LISTED RECORDS:
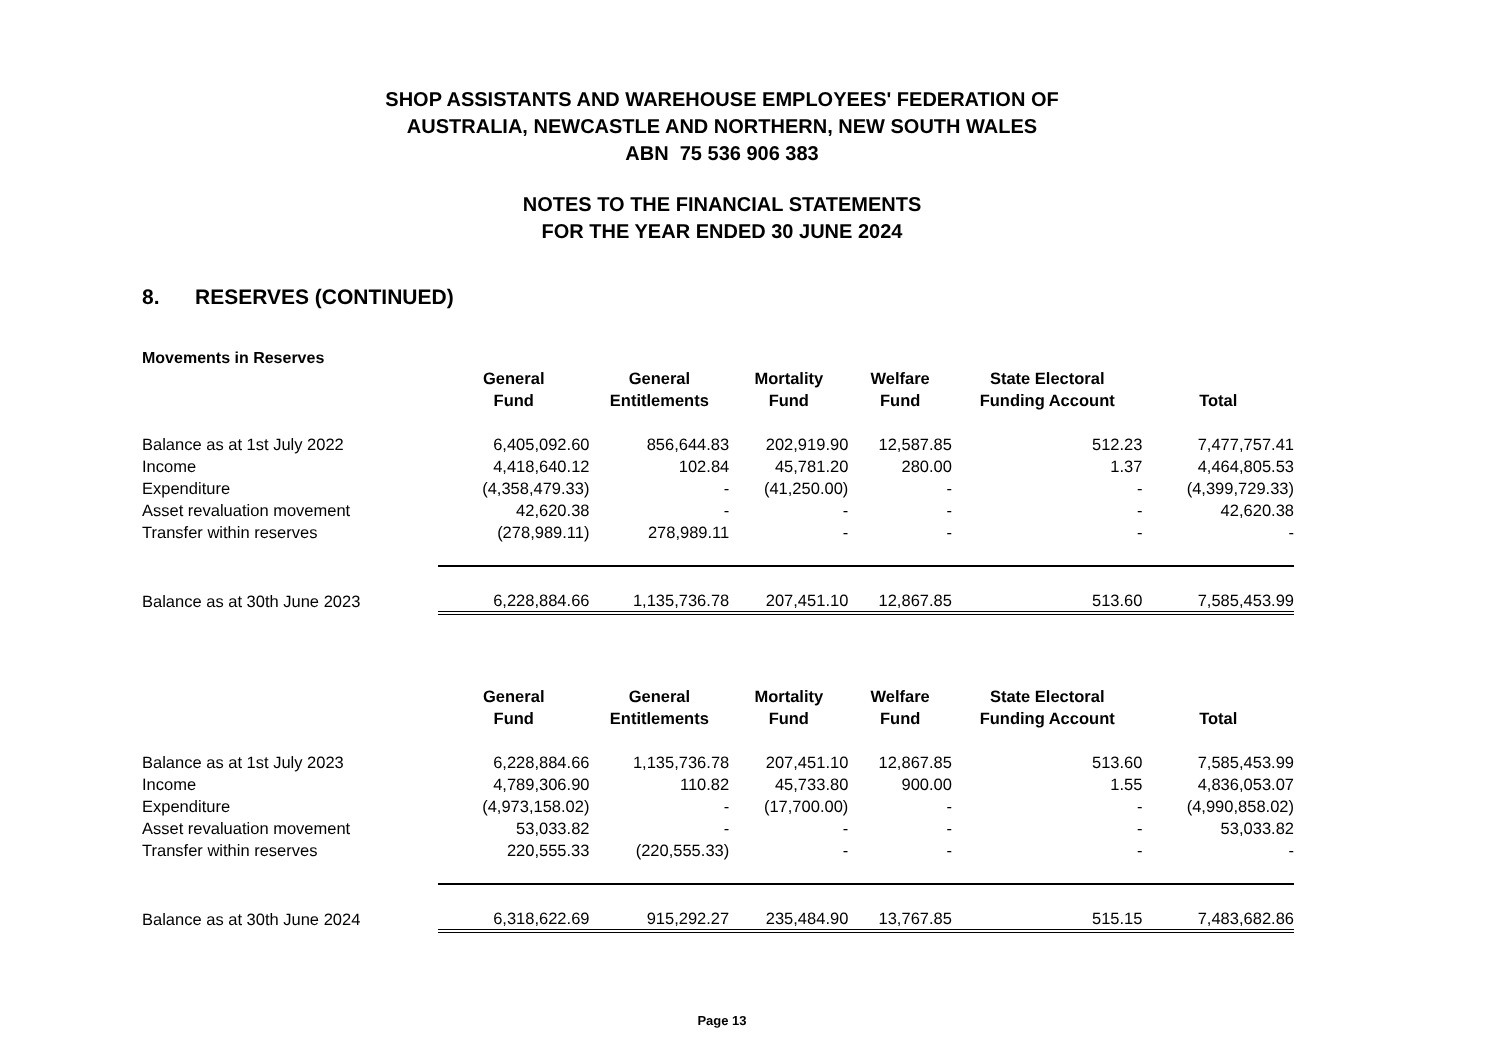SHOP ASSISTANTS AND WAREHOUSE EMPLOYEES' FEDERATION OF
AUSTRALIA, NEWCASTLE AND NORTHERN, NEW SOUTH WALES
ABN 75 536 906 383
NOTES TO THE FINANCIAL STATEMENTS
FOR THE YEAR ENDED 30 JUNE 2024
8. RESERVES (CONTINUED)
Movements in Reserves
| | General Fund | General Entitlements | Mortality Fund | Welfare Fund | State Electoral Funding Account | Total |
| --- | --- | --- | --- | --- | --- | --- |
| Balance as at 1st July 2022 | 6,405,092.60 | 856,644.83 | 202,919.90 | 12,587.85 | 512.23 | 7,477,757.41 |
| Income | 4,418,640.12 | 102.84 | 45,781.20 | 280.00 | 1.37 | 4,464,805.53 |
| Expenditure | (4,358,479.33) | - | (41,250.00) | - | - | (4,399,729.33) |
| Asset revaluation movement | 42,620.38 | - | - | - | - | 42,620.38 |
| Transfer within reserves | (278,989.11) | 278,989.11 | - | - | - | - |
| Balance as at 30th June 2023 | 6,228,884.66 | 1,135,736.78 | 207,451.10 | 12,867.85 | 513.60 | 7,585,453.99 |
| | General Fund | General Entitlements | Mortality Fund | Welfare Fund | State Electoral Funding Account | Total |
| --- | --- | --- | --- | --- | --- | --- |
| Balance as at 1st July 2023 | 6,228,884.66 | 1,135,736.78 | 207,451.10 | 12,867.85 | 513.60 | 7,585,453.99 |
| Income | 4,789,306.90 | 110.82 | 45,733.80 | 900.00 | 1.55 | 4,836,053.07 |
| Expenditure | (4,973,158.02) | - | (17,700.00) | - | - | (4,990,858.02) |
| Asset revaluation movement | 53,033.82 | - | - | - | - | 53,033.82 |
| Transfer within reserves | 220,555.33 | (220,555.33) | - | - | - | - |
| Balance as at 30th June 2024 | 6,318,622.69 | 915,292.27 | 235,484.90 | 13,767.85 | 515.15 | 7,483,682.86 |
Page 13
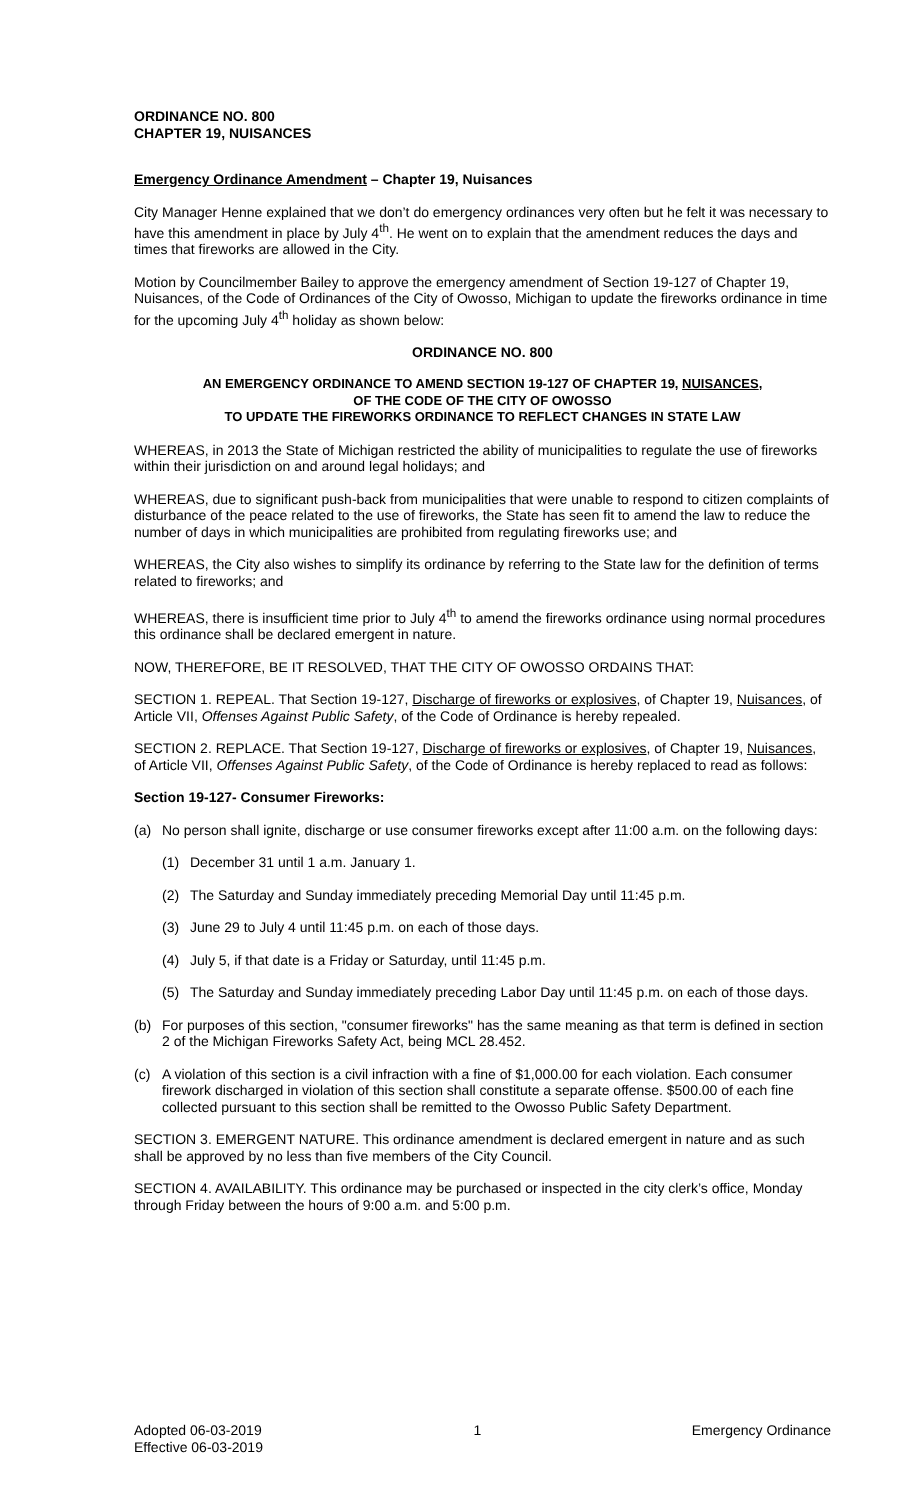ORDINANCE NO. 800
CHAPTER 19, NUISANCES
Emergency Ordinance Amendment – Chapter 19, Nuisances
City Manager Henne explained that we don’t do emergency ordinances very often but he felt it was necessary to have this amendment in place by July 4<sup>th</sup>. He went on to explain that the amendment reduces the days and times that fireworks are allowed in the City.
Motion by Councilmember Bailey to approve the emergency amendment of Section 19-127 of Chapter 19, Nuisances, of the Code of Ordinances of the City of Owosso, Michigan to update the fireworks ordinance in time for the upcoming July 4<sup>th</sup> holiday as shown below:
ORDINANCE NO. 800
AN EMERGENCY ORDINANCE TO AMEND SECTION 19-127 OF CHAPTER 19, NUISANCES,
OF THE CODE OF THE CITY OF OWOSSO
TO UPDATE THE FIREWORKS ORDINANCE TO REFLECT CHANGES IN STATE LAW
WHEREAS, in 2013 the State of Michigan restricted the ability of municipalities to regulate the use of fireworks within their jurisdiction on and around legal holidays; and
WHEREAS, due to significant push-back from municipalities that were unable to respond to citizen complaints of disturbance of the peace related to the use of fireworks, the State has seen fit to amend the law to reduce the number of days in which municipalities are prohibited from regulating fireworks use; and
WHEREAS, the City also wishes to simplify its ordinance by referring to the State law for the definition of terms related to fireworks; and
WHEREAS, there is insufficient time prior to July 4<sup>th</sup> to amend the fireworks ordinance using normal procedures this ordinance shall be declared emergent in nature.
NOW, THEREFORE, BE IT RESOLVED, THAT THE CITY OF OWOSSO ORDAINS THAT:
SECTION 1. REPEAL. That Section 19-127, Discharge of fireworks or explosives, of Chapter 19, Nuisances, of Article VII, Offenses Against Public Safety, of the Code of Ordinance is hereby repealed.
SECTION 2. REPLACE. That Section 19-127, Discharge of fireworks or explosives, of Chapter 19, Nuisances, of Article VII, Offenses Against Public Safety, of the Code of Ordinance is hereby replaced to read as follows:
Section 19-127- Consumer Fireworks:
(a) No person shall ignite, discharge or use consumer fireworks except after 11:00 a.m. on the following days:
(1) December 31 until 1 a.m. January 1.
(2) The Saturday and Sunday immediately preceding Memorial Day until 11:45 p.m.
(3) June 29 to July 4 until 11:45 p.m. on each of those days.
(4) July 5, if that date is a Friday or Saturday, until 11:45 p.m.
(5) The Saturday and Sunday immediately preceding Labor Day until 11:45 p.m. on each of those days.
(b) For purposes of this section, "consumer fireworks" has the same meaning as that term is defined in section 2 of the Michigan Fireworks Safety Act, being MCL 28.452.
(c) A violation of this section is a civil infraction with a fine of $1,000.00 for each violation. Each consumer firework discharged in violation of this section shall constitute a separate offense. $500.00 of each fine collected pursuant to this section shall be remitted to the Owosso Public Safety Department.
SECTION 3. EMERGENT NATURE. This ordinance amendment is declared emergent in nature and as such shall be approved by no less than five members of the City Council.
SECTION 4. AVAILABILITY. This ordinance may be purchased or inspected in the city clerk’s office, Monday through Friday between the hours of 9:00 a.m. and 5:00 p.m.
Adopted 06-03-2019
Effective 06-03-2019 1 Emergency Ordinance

TASK TO COMPLETE: With no pictures included, write out the entries exactly.

RESPONSE TO THE TASK:
SHOP ASSISTANTS AND WAREHOUSE EMPLOYEES' FEDERATION OF
AUSTRALIA, NEWCASTLE AND NORTHERN, NEW SOUTH WALES
ABN 75 536 906 383
NOTES TO THE FINANCIAL STATEMENTS
FOR THE YEAR ENDED 30 JUNE 2024
8. RESERVES (CONTINUED)
Movements in Reserves
| | General Fund | General Entitlements | Mortality Fund | Welfare Fund | State Electoral Funding Account | Total |
| --- | --- | --- | --- | --- | --- | --- |
| Balance as at 1st July 2022 | 6,405,092.60 | 856,644.83 | 202,919.90 | 12,587.85 | 512.23 | 7,477,757.41 |
| Income | 4,418,640.12 | 102.84 | 45,781.20 | 280.00 | 1.37 | 4,464,805.53 |
| Expenditure | (4,358,479.33) | - | (41,250.00) | - | - | (4,399,729.33) |
| Asset revaluation movement | 42,620.38 | - | - | - | - | 42,620.38 |
| Transfer within reserves | (278,989.11) | 278,989.11 | - | - | - | - |
| Balance as at 30th June 2023 | 6,228,884.66 | 1,135,736.78 | 207,451.10 | 12,867.85 | 513.60 | 7,585,453.99 |
| | General Fund | General Entitlements | Mortality Fund | Welfare Fund | State Electoral Funding Account | Total |
| --- | --- | --- | --- | --- | --- | --- |
| Balance as at 1st July 2023 | 6,228,884.66 | 1,135,736.78 | 207,451.10 | 12,867.85 | 513.60 | 7,585,453.99 |
| Income | 4,789,306.90 | 110.82 | 45,733.80 | 900.00 | 1.55 | 4,836,053.07 |
| Expenditure | (4,973,158.02) | - | (17,700.00) | - | - | (4,990,858.02) |
| Asset revaluation movement | 53,033.82 | - | - | - | - | 53,033.82 |
| Transfer within reserves | 220,555.33 | (220,555.33) | - | - | - | - |
| Balance as at 30th June 2024 | 6,318,622.69 | 915,292.27 | 235,484.90 | 13,767.85 | 515.15 | 7,483,682.86 |
Page 13
ORDINANCE NO. 800
CHAPTER 19, NUISANCES
Emergency Ordinance Amendment – Chapter 19, Nuisances
City Manager Henne explained that we don’t do emergency ordinances very often but he felt it was necessary to have this amendment in place by July 4<sup>th</sup>. He went on to explain that the amendment reduces the days and times that fireworks are allowed in the City.
Motion by Councilmember Bailey to approve the emergency amendment of Section 19-127 of Chapter 19, Nuisances, of the Code of Ordinances of the City of Owosso, Michigan to update the fireworks ordinance in time for the upcoming July 4<sup>th</sup> holiday as shown below:
ORDINANCE NO. 800
AN EMERGENCY ORDINANCE TO AMEND SECTION 19-127 OF CHAPTER 19, NUISANCES,
OF THE CODE OF THE CITY OF OWOSSO
TO UPDATE THE FIREWORKS ORDINANCE TO REFLECT CHANGES IN STATE LAW
WHEREAS, in 2013 the State of Michigan restricted the ability of municipalities to regulate the use of fireworks within their jurisdiction on and around legal holidays; and
WHEREAS, due to significant push-back from municipalities that were unable to respond to citizen complaints of disturbance of the peace related to the use of fireworks, the State has seen fit to amend the law to reduce the number of days in which municipalities are prohibited from regulating fireworks use; and
WHEREAS, the City also wishes to simplify its ordinance by referring to the State law for the definition of terms related to fireworks; and
WHEREAS, there is insufficient time prior to July 4<sup>th</sup> to amend the fireworks ordinance using normal procedures this ordinance shall be declared emergent in nature.
NOW, THEREFORE, BE IT RESOLVED, THAT THE CITY OF OWOSSO ORDAINS THAT:
SECTION 1. REPEAL. That Section 19-127, Discharge of fireworks or explosives, of Chapter 19, Nuisances, of Article VII, Offenses Against Public Safety, of the Code of Ordinance is hereby repealed.
SECTION 2. REPLACE. That Section 19-127, Discharge of fireworks or explosives, of Chapter 19, Nuisances, of Article VII, Offenses Against Public Safety, of the Code of Ordinance is hereby replaced to read as follows:
Section 19-127- Consumer Fireworks:
(a) No person shall ignite, discharge or use consumer fireworks except after 11:00 a.m. on the following days:
(1) December 31 until 1 a.m. January 1.
(2) The Saturday and Sunday immediately preceding Memorial Day until 11:45 p.m.
(3) June 29 to July 4 until 11:45 p.m. on each of those days.
(4) July 5, if that date is a Friday or Saturday, until 11:45 p.m.
(5) The Saturday and Sunday immediately preceding Labor Day until 11:45 p.m. on each of those days.
(b) For purposes of this section, "consumer fireworks" has the same meaning as that term is defined in section 2 of the Michigan Fireworks Safety Act, being MCL 28.452.
(c) A violation of this section is a civil infraction with a fine of $1,000.00 for each violation. Each consumer firework discharged in violation of this section shall constitute a separate offense. $500.00 of each fine collected pursuant to this section shall be remitted to the Owosso Public Safety Department.
SECTION 3. EMERGENT NATURE. This ordinance amendment is declared emergent in nature and as such shall be approved by no less than five members of the City Council.
SECTION 4. AVAILABILITY. This ordinance may be purchased or inspected in the city clerk’s office, Monday through Friday between the hours of 9:00 a.m. and 5:00 p.m.
Adopted 06-03-2019
Effective 06-03-2019 1 Emergency Ordinance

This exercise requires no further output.